Build a strong foundation. Every yoga pose starts with the foundation. If the foundation is unsteady, the whole pose falls apart. “Foundation” also refers to what is at the floor, so it speaks to things like “feet” in standing postures and the chest, or the shoulders, perhaps, in a pose on the floor.
In relationships, the foundation needs to be strong in order for it to withstand changes in career, finances, age and health. Without a strong foundation, these things can knock things off center and the relationship made fade.
Listen to your intuition. Yoga practice is a blend of information and intuition. We receive information as presented to us by the teacher but it needs to be balanced with the information our body is giving us. Many times, people ignore feedback from the body because they assume the teacher is right. In practice, you must always listen to your body for messaging around when to back off and when to push, how to modify and how to amplify so the pose works for you.
In relationships, we can also ignore messages our body is sending us because of many things: fear, doubt or insecurity. Once you start listening to your body, both on and off the mat and taking action, your intuition will start to grow and you will develop a trust in yourself that will build your confidence as well.
When things get challenging, breathe more. For people new to yoga, the tendency can often be to push through a pose where you’re feeling challenged. In fact, the best way to handle challenge in a pose is to breathe more. It will feel different than in other physical activities, where one is rewarded for pushing through pain but it is absolutely a more sustainable, healthy technique to use.
In relationships, certainly ones of a romantic nature, sometimes our buttons are pushed and there are situations that lead to anger and hurt feelings. Rather than react, take a few deep breaths. You’ll hear the other person more clearly and most of all, will be able to listen to your own body for the messages it is sending you.

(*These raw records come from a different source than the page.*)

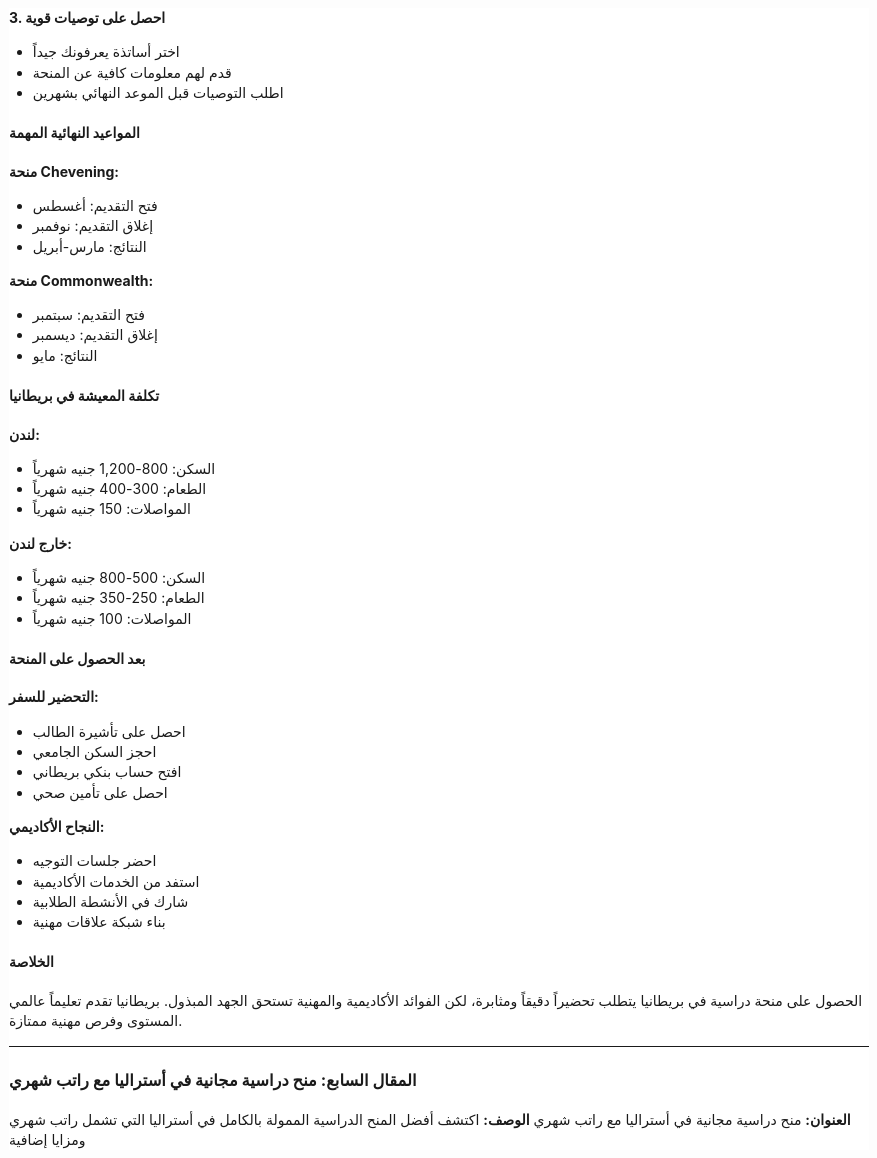 **3. احصل على توصيات قوية**
- اختر أساتذة يعرفونك جيداً
- قدم لهم معلومات كافية عن المنحة
- اطلب التوصيات قبل الموعد النهائي بشهرين

#### المواعيد النهائية المهمة

**منحة Chevening:**
- فتح التقديم: أغسطس
- إغلاق التقديم: نوفمبر
- النتائج: مارس-أبريل

**منحة Commonwealth:**
- فتح التقديم: سبتمبر
- إغلاق التقديم: ديسمبر
- النتائج: مايو

#### تكلفة المعيشة في بريطانيا

**لندن:**
- السكن: 800-1,200 جنيه شهرياً
- الطعام: 300-400 جنيه شهرياً
- المواصلات: 150 جنيه شهرياً

**خارج لندن:**
- السكن: 500-800 جنيه شهرياً
- الطعام: 250-350 جنيه شهرياً
- المواصلات: 100 جنيه شهرياً

#### بعد الحصول على المنحة

**التحضير للسفر:**
- احصل على تأشيرة الطالب
- احجز السكن الجامعي
- افتح حساب بنكي بريطاني
- احصل على تأمين صحي

**النجاح الأكاديمي:**
- احضر جلسات التوجيه
- استفد من الخدمات الأكاديمية
- شارك في الأنشطة الطلابية
- بناء شبكة علاقات مهنية

#### الخلاصة

الحصول على منحة دراسية في بريطانيا يتطلب تحضيراً دقيقاً ومثابرة، لكن الفوائد الأكاديمية والمهنية تستحق الجهد المبذول. بريطانيا تقدم تعليماً عالمي المستوى وفرص مهنية ممتازة.

---

### المقال السابع: منح دراسية مجانية في أستراليا مع راتب شهري

**العنوان:** منح دراسية مجانية في أستراليا مع راتب شهري
**الوصف:** اكتشف أفضل المنح الدراسية الممولة بالكامل في أستراليا التي تشمل راتب شهري ومزايا إضافية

Balance comes from both strength and surrender. In all yoga poses, there are elements of both strength and surrender. If we didn’t approach the poses this way and did them with total emphasis on one versus the other, we’d either fall asleep or quickly become exhausted. While you’re in a pose, find the parts of the body you can relax and put your energy into the parts that have to work. This will allow you to preserve your energy so you can practice with more ease.
In your relationships, this can express itself as knowing when to give up being “right” and instead look for a solution. When we push to be right, we can often not hear what the other person is saying, can create frustration for both parties and communication can break down.
Practice makes practice. It’s tempting to approach yoga poses with a “perfection” attitude (“Practice makes Perfect”) but the reality is there is no such thing as a perfect pose. Instead, learn to appreciate the process of practicing yoga and notice the fluctuations from session to session, which can sometimes involve feeling strong and connected, but sometimes might involve feeling tired and stressed. Appreciating these differences and noticing how things appear from day to day gives us a sense of the “change-ability” of life.
The same holds for relationships. If we are hoping for a perfect relationship, it’s a losing game. We will hold our friend or loved one up to a standard that they will never meet and set such high expectations, it’s sure to fail. Instead, look to relationships as changing entities as well. Some days, when things are tough, use the “This too shall pass,” motto as well as deep breathing to help pass the time until the storm passes.
Lead with your heart. Just as a yoga practice depends on listening to our intuition, it also encourages us to lead with our heart. The idea of lifting “halfway up,” or Upward Dog Pose, for instance, are heart-openers. These actions helps us protect our neck, opens up the upper and middle back and connects us to our emotions.
In relationships, while your personal preference may be to lead with your head, be sure to have a balance. Intellectualizing only, in relationships just as in practice, removes creativity, flow, personal expression and love and is a sure way to stifle effective communication.
Embrace your uniqueness. In yoga, it’s tempting to try to mimic those around you or to practice with an idea in your head as to how the pose should look. Once you can free yourself from that kind of thinking, your practice will take off!
In relationships, it’s tempting to be jealous of the other person when they succeed or to try emulate those we admire. Instead, think of what you bring to the relationship and acknowledge yourself for those characteristics. Any relationship is an expression of two people both as individuals and together; not “against” but “with.”